Abstract We consider a reaction-diffusion(-taxis) predator-prey system with group defense in the prey. Taxis-driven instability can occur if the group defense influences the taxis rate (Wang et al., 2017). We elaborate that this mechanism is indeed possible but biologically unlikely to be responsible for pattern formation in such a system. Conversely, we show that patterns in excitable media such as spatiotemporal Sierpinski gasket patterns occur in the reaction-diffusion model as well as in the reaction-diffusion-taxis model. If group defense leads to a dome-shaped functional response, these patterns can have a rescue effect on the predator population in an invasion scenario. Preytaxis with prey repulsion at high prey densities can intensify this mechanism leading to taxis-induced persistence. In particular, taxis can increase parameter regimes of successful invasions and decrease minimum introduction areas necessary for a successful invasion. Last, we consider the mean period of the irregular oscillations. As a result of the underlying mechanism of the patterns, this period is two orders of magnitude smaller than the period in the nonspatial system. Counter-intuitively, faster-moving predators lead to lower oscillation periods and eventually to extinction of the predator population. The study does not only provide valuable insights on theoretical spatially explicit predator-prey models with group defense but also comparisons of ecological data with model simulations.

中文翻译：

---

具有群体防御的捕食者-猎物模型中的出租车驱动模式形成

摘要 我们考虑在猎物中具有群体防御的反应-扩散（-趋向性）捕食者-猎物系统。如果群体防御影响出租车率，就会出现出租车驱动的不稳定（Wang et al., 2017）。我们详细说明这种机制确实是可能的，但在生物学上不太可能对这种系统中的模式形成负责。相反，我们表明可兴奋介质中的模式，例如时空谢尔宾斯基垫圈模式，出现在反应扩散模型以及反应扩散趋向模型中。如果群体防御导致圆顶形的功能反应，这些模式可以在入侵场景中对捕食者种群产生拯救作用。在高猎物密度下猎物排斥的捕食可以加强这种机制，导致出租车诱导的持久性。特别是，出租车可以增加成功入侵的参数范围并减少成功入侵所需的最小引入区域。

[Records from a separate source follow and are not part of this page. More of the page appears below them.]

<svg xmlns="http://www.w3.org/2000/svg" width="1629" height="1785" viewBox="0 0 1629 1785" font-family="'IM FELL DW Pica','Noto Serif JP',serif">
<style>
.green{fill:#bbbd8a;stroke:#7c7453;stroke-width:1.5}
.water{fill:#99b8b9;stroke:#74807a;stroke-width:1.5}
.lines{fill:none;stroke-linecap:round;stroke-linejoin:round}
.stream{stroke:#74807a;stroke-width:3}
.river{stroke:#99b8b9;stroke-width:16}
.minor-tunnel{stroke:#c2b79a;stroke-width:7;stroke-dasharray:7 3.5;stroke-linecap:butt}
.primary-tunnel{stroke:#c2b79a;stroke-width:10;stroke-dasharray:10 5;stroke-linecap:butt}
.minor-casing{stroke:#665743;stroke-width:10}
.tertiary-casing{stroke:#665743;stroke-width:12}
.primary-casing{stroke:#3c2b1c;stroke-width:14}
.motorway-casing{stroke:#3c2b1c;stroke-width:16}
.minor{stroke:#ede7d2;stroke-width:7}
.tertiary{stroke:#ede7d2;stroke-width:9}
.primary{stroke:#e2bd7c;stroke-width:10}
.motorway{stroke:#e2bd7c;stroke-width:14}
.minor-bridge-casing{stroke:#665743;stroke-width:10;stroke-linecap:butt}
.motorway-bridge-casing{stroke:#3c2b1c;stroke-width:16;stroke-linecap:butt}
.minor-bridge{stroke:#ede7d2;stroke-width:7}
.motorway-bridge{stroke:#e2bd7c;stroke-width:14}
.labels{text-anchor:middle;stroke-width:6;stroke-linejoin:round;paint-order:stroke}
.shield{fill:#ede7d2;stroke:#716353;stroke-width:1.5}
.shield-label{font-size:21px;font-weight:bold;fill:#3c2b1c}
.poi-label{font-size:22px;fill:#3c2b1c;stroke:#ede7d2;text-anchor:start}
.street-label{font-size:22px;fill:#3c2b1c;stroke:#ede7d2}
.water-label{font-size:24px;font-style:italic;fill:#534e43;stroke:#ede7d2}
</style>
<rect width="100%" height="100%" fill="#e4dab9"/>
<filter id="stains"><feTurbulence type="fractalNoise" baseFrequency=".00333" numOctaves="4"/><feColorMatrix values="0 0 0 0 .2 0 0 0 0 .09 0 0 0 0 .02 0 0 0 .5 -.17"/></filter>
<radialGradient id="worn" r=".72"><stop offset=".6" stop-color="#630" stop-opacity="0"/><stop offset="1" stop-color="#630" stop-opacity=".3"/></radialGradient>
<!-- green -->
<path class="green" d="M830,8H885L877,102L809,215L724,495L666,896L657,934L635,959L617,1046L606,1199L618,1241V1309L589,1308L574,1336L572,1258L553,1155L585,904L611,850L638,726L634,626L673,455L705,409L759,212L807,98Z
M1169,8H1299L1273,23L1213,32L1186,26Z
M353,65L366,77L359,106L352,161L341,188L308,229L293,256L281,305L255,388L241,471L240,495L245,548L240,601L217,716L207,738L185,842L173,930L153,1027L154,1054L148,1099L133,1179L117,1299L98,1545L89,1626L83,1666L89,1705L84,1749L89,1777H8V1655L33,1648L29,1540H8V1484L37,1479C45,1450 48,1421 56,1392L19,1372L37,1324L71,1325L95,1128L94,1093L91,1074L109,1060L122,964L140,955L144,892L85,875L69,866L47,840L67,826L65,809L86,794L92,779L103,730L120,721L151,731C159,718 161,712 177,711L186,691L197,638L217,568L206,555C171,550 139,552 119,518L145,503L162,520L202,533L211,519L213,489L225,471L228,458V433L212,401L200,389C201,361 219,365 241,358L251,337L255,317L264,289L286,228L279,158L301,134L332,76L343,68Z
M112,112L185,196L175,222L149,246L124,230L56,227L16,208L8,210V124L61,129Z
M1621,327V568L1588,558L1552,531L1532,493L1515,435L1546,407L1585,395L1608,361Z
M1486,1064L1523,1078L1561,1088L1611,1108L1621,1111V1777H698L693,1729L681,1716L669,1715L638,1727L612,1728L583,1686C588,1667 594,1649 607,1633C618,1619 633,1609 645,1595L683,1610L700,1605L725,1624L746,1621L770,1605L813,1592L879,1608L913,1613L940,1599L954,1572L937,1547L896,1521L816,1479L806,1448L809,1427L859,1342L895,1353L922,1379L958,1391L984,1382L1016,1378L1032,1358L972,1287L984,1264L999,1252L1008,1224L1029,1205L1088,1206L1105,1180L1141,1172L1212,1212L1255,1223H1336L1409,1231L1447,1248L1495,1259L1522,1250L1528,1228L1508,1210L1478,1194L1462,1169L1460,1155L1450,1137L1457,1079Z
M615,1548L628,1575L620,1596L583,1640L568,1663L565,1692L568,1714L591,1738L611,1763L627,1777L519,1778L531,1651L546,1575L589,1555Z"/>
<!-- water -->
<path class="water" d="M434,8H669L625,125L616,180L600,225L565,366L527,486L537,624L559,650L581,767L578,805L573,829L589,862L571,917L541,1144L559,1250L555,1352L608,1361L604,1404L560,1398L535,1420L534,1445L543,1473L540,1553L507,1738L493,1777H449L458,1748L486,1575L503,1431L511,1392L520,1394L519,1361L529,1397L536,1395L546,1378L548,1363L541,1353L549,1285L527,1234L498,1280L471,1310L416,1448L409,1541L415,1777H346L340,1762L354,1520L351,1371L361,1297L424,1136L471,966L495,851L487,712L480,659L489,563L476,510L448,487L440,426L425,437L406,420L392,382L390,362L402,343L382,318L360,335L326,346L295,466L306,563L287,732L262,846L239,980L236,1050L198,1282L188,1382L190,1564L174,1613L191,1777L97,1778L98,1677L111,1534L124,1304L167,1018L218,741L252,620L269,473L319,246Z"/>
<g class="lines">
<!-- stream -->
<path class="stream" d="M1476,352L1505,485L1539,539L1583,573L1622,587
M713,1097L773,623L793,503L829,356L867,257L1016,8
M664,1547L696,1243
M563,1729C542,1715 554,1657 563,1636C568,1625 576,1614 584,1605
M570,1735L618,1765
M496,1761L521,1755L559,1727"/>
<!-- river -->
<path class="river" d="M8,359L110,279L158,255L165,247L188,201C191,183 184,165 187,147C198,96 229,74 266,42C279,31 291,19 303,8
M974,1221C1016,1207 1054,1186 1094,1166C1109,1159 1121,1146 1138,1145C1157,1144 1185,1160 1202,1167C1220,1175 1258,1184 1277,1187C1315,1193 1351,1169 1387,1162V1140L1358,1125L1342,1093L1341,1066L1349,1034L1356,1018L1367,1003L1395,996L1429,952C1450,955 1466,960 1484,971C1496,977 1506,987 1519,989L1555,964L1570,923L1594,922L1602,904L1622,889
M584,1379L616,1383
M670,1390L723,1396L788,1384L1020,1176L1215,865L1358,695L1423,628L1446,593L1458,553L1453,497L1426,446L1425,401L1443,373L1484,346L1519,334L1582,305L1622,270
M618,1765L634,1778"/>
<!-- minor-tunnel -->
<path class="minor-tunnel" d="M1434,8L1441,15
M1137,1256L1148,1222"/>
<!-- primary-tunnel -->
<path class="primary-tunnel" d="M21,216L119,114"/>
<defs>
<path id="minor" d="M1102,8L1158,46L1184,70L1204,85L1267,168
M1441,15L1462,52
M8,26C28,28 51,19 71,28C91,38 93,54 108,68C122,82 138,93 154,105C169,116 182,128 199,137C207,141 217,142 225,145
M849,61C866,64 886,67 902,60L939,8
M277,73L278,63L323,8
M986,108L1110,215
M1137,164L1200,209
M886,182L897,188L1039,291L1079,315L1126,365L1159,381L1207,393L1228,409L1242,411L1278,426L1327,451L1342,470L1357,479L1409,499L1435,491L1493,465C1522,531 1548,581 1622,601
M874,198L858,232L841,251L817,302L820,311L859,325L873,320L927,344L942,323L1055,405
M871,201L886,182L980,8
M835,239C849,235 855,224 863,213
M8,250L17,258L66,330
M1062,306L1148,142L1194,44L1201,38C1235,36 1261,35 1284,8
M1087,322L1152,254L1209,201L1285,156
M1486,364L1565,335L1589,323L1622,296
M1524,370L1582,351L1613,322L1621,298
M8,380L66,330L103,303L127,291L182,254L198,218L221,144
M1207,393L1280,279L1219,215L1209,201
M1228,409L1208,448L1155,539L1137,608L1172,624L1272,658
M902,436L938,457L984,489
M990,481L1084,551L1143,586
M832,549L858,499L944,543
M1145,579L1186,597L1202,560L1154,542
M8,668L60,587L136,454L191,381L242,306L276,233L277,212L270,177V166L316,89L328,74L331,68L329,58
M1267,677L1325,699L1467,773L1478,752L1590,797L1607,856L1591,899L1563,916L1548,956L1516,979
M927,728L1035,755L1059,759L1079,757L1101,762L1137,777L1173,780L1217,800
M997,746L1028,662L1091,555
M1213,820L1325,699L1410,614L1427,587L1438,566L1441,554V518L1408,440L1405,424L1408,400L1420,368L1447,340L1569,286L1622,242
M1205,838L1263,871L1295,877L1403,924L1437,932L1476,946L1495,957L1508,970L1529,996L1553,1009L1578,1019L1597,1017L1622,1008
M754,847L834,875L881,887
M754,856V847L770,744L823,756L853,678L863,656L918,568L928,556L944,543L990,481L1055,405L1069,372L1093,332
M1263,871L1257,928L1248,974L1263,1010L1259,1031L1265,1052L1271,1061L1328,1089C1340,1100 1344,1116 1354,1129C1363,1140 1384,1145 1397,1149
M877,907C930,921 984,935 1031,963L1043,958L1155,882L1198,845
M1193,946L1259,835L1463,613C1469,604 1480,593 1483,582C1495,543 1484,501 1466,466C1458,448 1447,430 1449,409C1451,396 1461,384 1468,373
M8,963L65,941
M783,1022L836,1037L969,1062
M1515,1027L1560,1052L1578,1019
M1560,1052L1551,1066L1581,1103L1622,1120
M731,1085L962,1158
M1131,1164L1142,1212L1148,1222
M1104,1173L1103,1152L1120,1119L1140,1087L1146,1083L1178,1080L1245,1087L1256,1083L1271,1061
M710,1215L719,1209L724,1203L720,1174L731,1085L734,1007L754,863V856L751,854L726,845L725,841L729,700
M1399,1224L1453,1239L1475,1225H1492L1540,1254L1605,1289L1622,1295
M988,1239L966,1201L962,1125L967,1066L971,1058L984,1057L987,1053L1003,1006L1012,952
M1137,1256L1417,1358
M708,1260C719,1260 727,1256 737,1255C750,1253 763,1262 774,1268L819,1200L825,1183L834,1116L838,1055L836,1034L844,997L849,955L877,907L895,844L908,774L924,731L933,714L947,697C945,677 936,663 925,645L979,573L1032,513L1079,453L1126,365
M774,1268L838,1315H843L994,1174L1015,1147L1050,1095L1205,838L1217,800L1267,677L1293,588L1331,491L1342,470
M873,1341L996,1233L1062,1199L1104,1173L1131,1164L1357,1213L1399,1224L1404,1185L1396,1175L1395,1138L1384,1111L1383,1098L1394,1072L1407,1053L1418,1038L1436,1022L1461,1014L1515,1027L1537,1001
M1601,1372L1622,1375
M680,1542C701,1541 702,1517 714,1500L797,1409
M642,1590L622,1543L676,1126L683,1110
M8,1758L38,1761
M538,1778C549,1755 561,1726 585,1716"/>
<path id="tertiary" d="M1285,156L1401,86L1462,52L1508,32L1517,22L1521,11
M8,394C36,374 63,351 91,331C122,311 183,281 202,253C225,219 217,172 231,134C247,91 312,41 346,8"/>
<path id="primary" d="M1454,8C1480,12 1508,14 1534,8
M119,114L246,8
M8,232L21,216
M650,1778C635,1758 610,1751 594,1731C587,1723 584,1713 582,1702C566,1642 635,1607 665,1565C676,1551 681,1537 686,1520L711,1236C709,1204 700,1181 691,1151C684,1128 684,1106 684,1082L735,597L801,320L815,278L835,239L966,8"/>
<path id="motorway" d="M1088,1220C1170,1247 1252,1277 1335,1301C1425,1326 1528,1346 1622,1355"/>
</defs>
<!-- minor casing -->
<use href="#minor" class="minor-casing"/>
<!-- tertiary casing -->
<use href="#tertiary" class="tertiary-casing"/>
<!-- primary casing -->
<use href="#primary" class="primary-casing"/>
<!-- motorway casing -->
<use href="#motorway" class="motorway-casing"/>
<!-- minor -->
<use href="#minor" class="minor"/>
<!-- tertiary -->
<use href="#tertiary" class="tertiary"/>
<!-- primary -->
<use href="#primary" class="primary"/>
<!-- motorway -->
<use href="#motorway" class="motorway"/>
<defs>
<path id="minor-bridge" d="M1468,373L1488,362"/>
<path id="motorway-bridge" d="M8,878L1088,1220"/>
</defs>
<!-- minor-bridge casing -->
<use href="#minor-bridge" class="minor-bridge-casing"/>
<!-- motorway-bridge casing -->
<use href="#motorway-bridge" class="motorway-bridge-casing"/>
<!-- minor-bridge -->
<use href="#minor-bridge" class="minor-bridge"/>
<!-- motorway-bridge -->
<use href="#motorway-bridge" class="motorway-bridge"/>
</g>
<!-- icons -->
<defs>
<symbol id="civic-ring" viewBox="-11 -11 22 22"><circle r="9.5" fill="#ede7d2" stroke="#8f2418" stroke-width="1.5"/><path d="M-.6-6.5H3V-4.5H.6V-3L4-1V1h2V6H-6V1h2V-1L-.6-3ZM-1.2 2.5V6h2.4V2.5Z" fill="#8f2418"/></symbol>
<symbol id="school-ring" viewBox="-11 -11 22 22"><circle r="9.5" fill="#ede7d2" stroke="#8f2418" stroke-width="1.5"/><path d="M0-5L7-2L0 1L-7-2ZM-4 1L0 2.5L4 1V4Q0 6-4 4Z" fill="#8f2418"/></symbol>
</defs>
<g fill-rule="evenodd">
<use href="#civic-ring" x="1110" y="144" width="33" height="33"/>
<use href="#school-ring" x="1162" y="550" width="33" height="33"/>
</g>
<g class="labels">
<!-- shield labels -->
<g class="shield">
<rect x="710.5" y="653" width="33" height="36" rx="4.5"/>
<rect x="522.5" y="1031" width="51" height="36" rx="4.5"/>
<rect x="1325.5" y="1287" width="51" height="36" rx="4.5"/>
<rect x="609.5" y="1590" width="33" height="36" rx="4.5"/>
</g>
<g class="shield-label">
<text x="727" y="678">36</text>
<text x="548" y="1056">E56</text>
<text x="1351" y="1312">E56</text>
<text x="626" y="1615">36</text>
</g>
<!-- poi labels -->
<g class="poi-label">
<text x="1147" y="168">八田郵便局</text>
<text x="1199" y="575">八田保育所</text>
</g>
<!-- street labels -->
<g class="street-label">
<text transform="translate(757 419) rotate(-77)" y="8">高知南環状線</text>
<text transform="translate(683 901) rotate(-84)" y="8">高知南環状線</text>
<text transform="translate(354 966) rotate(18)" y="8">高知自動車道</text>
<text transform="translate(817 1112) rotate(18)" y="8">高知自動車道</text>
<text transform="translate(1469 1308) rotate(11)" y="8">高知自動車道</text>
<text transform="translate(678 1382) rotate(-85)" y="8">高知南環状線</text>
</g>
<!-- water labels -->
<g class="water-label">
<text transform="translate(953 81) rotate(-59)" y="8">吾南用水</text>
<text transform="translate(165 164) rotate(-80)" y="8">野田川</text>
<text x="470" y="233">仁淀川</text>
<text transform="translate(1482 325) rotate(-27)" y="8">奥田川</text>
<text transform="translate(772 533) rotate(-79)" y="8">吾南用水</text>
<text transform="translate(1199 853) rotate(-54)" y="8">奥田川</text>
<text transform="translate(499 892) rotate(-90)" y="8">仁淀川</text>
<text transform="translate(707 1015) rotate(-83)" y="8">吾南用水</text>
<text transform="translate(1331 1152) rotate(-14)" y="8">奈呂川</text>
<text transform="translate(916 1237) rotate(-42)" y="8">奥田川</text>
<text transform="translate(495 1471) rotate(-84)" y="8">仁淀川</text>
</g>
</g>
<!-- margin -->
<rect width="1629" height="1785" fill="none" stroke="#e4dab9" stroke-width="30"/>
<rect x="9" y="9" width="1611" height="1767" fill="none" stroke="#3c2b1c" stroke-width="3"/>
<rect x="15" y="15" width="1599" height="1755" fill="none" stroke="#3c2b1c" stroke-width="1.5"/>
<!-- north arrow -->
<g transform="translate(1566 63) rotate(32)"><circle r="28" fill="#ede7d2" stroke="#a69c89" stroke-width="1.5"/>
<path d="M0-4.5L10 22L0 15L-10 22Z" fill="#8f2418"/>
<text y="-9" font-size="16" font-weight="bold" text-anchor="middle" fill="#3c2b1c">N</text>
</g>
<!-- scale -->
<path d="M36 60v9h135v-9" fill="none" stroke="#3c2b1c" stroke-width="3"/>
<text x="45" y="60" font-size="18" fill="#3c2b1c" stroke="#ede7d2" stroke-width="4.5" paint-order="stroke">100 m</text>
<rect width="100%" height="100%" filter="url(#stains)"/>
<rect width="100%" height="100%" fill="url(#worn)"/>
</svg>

最后，我们考虑不规则振荡的平均周期。由于模式的潜在机制，该周期比非空间系统中的周期小两个数量级。与直觉相反，快速移动的捕食者会导致较低的振荡周期，并最终导致捕食者种群的灭绝。该研究不仅为具有群体防御的理论空间显性捕食者-猎物模型提供了有价值的见解，而且还提供了生态数据与模型模拟的比较。由于模式的潜在机制，该周期比非空间系统中的周期小两个数量级。与直觉相反，快速移动的捕食者会导致较低的振荡周期，并最终导致捕食者种群的灭绝。该研究不仅为具有群体防御的理论空间显性捕食者-猎物模型提供了有价值的见解，而且还提供了生态数据与模型模拟的比较。由于模式的潜在机制，该周期比非空间系统中的周期小两个数量级。与直觉相反，快速移动的捕食者会导致较低的振荡周期，并最终导致捕食者种群的灭绝。该研究不仅为具有群体防御的理论空间显性捕食者-猎物模型提供了有价值的见解，而且还提供了生态数据与模型模拟的比较。